4. Nella fattispecie la Corte di merito ha ritenuto configurabile la risoluzione per mutuo consenso tacito in considerazione del decorso temporale tra la cessazione di fatto del rapporto e il deposito del ricorso (quasi 4 anni), della breve durata del rapporto medesimo e della contumacia della lavoratrice, che aveva visto accogliersi la domanda nel giudizio di primo grado. Orbene, va premesso che nessuna rilevanza assume la contumacia sul piano probatorio, anche in termini di argomento di prova (cfr. Cass. Sez. 3, Sentenza n. 14860 del 13/06/2013, Rv. 626849; "La disciplina della contumacia ex art. 290 ss cod. proc. civ. non attribuisce a questo istituto alcun significato sul piano probatorio, salva previsione espressa, con la conseguenza che si deve escludere non solo che essa sollevi la controparte dall'onere della prova, ma anche che rappresenti un comportamento valutabile, ai sensi dell'art. 116, primo comma, cod. proc. civ., per trarne argomenti di prova in danno del contumace"). Quanto alle altre circostanze dalle quali è stata desunta la volontà negoziale in ordine allo scioglimento del rapporto, si evidenzia che le stesse difettano dei caratteri di rilevanza e univocità, non potendo essere ritenute sufficienti, in termini di presunzioni rilevanti ex art. 2729 c. 1 c.c., al fine della dimostrazione del sostanziale disinteresse del lavoratore al ripristino del rapporto.
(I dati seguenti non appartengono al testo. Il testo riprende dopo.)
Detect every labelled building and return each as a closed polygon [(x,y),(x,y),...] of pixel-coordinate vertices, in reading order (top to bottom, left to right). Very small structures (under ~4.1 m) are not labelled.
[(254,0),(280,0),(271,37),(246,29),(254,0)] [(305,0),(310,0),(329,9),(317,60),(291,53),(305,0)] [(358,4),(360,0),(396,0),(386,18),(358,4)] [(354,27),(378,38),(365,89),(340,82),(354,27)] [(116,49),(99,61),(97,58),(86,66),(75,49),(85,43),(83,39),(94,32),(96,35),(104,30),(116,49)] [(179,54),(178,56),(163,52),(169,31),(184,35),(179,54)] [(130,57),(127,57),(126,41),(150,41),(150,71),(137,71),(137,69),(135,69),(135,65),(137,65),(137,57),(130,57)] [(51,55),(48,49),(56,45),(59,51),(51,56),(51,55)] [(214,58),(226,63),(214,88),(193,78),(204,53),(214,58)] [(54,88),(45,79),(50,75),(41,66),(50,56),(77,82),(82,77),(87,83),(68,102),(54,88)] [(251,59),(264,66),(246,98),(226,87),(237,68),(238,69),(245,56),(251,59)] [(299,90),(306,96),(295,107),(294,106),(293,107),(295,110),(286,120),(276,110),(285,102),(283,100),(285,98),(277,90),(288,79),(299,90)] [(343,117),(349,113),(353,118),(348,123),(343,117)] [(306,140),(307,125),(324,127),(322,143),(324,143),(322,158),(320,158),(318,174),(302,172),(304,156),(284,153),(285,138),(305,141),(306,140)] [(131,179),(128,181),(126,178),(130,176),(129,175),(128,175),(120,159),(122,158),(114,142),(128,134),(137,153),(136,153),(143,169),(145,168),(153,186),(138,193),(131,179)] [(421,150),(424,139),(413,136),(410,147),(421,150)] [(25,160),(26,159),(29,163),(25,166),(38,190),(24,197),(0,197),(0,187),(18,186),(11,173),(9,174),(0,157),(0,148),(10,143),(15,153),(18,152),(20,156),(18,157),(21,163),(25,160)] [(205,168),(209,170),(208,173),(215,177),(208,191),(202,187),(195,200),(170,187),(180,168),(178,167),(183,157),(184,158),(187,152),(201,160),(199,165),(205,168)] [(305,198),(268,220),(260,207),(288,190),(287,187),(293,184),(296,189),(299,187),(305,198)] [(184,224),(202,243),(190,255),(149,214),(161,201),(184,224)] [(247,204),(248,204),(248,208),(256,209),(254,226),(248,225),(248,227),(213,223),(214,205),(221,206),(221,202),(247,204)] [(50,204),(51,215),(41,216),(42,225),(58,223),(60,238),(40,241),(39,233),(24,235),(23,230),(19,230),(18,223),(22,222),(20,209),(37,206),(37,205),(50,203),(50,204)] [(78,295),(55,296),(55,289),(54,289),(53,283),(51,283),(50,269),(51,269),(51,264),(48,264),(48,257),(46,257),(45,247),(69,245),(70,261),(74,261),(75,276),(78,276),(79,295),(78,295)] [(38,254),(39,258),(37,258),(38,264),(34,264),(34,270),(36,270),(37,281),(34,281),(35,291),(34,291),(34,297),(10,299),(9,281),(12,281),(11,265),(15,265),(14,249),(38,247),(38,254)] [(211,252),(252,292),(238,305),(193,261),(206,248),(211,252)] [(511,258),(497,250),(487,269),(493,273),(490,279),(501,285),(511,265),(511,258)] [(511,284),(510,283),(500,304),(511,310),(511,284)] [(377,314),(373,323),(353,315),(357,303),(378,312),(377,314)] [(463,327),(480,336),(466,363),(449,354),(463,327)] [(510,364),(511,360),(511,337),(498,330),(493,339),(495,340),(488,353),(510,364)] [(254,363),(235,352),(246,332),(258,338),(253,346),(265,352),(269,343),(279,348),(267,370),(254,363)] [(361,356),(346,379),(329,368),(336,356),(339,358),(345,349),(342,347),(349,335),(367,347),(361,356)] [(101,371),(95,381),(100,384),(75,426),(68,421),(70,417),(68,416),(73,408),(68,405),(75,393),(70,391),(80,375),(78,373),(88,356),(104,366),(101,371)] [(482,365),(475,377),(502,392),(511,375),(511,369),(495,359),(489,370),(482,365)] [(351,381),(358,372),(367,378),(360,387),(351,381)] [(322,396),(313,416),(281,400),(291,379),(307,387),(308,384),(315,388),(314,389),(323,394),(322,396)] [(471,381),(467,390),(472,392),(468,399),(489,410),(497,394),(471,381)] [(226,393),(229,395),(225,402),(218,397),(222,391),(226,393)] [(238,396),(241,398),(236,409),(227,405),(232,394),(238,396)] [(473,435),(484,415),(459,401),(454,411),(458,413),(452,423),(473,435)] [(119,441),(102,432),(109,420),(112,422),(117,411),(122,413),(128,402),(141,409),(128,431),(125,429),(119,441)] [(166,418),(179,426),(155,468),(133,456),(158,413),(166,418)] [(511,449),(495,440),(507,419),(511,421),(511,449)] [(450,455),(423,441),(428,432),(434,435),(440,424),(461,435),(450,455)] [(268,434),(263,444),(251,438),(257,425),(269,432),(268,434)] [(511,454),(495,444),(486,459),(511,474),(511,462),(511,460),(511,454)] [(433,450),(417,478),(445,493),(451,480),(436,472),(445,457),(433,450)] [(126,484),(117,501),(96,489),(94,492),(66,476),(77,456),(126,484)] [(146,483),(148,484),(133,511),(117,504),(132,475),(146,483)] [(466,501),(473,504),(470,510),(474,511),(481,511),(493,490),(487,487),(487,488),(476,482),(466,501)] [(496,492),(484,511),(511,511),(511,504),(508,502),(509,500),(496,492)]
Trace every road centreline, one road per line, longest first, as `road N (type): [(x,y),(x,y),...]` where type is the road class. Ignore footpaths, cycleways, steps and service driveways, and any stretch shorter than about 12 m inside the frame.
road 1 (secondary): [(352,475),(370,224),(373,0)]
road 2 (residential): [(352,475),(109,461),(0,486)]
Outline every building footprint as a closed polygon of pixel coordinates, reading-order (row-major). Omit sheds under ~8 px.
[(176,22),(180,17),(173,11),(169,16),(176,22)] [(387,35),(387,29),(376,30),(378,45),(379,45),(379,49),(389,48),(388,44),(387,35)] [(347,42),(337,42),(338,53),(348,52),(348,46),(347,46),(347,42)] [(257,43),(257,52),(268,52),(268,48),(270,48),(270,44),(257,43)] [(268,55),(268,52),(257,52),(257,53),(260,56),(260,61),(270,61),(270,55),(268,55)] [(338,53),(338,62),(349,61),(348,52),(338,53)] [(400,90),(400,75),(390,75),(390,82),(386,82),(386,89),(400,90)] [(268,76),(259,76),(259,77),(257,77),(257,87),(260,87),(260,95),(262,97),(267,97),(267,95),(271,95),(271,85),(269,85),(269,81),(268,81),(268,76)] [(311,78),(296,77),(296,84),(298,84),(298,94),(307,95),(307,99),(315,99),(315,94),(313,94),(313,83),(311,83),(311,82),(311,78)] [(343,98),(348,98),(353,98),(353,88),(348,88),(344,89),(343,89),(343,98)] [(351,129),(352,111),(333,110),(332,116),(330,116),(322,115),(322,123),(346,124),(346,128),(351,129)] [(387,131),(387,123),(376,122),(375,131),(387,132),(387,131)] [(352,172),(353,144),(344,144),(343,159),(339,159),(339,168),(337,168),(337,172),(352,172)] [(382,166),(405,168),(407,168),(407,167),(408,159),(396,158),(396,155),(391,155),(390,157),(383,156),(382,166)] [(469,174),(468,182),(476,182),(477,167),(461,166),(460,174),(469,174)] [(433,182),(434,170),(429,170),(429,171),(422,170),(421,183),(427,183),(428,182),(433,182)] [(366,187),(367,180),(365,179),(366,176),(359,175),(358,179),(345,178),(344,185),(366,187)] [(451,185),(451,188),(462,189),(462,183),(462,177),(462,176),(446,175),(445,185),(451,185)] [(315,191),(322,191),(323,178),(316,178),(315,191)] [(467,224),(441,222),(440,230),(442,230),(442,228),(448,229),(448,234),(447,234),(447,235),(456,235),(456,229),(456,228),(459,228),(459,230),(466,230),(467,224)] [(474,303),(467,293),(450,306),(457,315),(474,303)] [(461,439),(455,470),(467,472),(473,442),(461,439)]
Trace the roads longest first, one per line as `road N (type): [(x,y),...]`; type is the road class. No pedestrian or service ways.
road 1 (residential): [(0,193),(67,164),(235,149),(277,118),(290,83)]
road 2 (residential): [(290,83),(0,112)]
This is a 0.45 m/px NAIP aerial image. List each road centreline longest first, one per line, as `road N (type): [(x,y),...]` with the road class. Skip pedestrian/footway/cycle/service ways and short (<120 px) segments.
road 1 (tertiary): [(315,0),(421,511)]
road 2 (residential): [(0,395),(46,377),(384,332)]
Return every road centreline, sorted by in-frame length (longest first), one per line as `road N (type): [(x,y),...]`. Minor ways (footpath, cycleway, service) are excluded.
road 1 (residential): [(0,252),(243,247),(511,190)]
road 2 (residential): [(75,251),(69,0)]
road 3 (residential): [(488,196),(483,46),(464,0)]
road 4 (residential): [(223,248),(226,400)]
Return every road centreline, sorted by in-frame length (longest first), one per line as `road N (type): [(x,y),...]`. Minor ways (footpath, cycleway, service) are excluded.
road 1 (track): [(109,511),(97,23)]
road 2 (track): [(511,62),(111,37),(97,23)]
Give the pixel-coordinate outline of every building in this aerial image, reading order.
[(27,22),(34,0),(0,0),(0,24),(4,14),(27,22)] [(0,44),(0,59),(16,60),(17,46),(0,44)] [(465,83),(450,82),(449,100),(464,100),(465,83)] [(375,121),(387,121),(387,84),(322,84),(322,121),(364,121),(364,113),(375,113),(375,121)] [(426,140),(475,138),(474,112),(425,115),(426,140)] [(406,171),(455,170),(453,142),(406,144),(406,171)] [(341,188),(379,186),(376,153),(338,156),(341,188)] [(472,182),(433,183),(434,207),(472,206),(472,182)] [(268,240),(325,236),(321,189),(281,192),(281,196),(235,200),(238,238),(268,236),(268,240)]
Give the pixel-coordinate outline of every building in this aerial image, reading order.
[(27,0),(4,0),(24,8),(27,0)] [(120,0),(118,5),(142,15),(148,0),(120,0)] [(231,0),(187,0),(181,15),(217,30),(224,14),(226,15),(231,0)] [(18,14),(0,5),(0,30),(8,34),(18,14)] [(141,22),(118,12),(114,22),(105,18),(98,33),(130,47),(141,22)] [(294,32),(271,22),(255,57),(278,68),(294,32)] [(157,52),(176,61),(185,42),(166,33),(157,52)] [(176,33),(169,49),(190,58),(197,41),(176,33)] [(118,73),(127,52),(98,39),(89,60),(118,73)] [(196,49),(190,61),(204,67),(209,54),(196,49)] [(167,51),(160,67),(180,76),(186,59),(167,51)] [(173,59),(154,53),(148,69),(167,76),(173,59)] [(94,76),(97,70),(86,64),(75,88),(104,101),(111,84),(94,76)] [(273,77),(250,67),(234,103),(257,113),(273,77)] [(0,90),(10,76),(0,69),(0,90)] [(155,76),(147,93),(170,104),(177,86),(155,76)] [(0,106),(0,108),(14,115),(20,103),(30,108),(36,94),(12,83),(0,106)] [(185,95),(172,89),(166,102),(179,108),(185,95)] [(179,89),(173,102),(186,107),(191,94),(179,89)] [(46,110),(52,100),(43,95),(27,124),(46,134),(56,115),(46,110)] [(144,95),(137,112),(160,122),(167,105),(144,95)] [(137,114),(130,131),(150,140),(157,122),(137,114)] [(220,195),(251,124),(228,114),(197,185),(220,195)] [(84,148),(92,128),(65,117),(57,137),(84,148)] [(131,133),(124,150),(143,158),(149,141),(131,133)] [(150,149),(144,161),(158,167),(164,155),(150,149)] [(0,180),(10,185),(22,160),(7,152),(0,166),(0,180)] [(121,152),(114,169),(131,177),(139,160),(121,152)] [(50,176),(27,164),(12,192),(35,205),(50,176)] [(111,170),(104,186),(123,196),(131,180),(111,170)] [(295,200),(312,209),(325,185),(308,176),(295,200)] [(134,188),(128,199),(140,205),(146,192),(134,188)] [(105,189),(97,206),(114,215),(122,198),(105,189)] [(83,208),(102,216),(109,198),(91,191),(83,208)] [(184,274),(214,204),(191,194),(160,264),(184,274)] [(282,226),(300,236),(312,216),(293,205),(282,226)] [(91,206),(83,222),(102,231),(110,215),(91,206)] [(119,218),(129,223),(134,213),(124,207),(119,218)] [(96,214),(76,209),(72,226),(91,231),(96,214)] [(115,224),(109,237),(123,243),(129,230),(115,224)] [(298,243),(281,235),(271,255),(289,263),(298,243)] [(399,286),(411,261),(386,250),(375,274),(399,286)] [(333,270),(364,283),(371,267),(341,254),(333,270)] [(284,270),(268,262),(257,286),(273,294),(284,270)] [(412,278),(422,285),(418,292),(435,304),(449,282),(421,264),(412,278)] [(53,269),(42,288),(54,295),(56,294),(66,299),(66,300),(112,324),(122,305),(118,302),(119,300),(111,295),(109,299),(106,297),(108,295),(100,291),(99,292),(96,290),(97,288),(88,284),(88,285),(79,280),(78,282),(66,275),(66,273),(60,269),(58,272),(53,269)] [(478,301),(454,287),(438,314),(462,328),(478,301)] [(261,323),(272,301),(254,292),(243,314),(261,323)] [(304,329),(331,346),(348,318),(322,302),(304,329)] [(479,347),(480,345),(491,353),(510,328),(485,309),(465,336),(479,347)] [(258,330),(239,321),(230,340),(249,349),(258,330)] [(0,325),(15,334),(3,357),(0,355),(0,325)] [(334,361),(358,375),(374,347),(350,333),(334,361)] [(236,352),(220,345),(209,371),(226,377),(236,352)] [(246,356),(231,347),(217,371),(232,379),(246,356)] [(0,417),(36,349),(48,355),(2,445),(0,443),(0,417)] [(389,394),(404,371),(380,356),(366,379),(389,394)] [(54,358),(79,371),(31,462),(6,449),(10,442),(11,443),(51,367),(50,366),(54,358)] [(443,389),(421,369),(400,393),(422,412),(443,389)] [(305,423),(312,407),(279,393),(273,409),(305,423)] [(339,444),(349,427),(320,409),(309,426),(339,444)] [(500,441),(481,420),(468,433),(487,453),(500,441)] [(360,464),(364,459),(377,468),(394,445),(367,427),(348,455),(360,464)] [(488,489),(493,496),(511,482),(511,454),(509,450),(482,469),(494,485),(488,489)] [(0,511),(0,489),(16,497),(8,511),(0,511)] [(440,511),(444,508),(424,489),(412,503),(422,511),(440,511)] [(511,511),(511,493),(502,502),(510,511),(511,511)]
5. Per tutte le ragioni indicate il ricorso va accolto, con rinvio al giudice del merito che nella decisione della controversia si atterrà al seguente principio di diritto: Nel giudizio instaurato ai fini del riconoscimento della sussistenza di un unico rapporto di lavoro a tempo indeterminato, sul presupposto dell'illegittima apposizione al contratto di un termine finale ormai scaduto, affinché possa configurarsi una risoluzione del rapporto per mutuo consenso, è necessario che sia accertata, non solo sulla base del lasso di tempo trascorso dopo la conclusione dell'ultimo contratto a termine, ma anche del comportamento tenuto dalla parti e di eventuali circostanze significative, una chiara e certa comune volontà delle parti medesime di porre definitivamente fine ad ogni rapporto lavorativo, nel rispetto del sistema delle presunzioni ex art. 2729 c. 1 c.c.

6. La sentenza, pertanto, deve essere cassata, con rinvio alla Corte d'Appello di Roma, in diversa composizione, la quale provvederà anche alla liquidazione delle spese del giudizio di legittimità.

 

P.Q.M.

 

Accoglie il ricorso, cassa la sentenza impugnata e rinvia, anche per le spese del giudizio di legittimità, alla Corte d'appello di Roma, in diversa composizione.